I’m up early. It is cold but a little less windy. The wind must be on shore in Boston, for it is up to 33. (+1 Celsius) Meanwhile in Jacksonville I see it is 28, (-2 Celsius) and in a western suburb of Jacksonville it is 23. (-5 Celsius) In Tallahassee I see it is 25 at 4:00 AM. So they match me, in the hills of New Hampshire, for we are also at 25. -4 Celsius)
I must be a mean sort of fellow, for I always get a snarkie satisfaction when the people who bailed out on their communities to flee the northern cold get chased down by the cold. However I do feel for the farmers down there, who must have their sprinklers spraying like mad, to try to beat the frost.

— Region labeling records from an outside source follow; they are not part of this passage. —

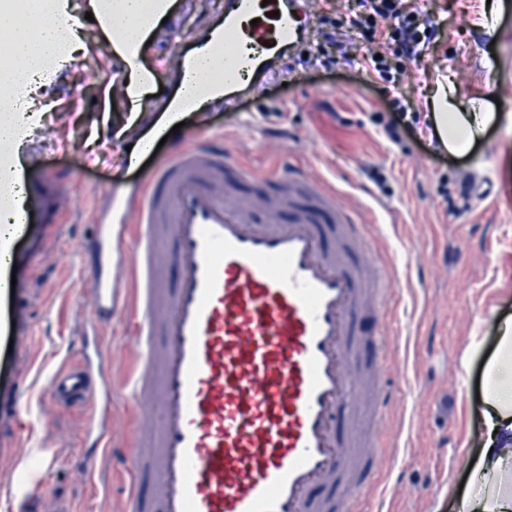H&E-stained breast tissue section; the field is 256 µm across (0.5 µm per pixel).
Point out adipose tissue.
Here are the masks:
<instances>
[{
	"label": "adipose tissue",
	"mask_w": 512,
	"mask_h": 512,
	"mask_svg": "<svg viewBox=\"0 0 512 512\" xmlns=\"http://www.w3.org/2000/svg\"><path fill=\"white\" fill-rule=\"evenodd\" d=\"M30 9L43 16L41 25L20 23L14 12L0 8V32L7 40L0 44V56L7 65L0 70V97L25 87L45 67L47 59L67 45L71 37L57 28L51 17L55 0H29ZM224 70L207 53H200L196 70L181 82L177 97L195 108L208 106L200 88L220 83ZM453 83L439 80L429 98L433 133L450 153L467 154L495 114L484 101L457 99ZM483 397L487 405L482 422V446L470 472L458 512H512V324L498 338L484 380Z\"/></svg>",
	"instance_id": "1"
}]
</instances>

This is the peak of the cold wave, sort of like when the wave has charged up the beach and is all around your sand castle, but the water is just starting to suck back down to the next wave. What weather geeks are focused on is how soon the next wave will come, and how far back the cold will draw before the next wave comes charging.
In the winter of 1976-1977 the cold just kept coming, in some ways more like a stream than a wave, straight down from the North Slope of Alaska, all December. However Joe Bastardi has been examining other analog winters on his blog at Weatherbell, and in other analog cases there was what he calls “a pull back” during December, before winter grew more extreme again in January.
It is a case of pick-your-poison, for if we do get a break in December, the winters seem to last longer. In 1976-1977 the worst was over in early February, though by no means did it become spring-like, until a day I still fondly remember, in mid-March.
We only had a dust of snow last night. At 5:15 AM it is still starry out, with the the starlight slightly dimmed by some sort of high haze. There is still no sign of dawn. An owl gave me a single “Whoo-hoooo” just as I turned to go in. Maybe it was a “good morning”, though it sounded more like something vaguely rude.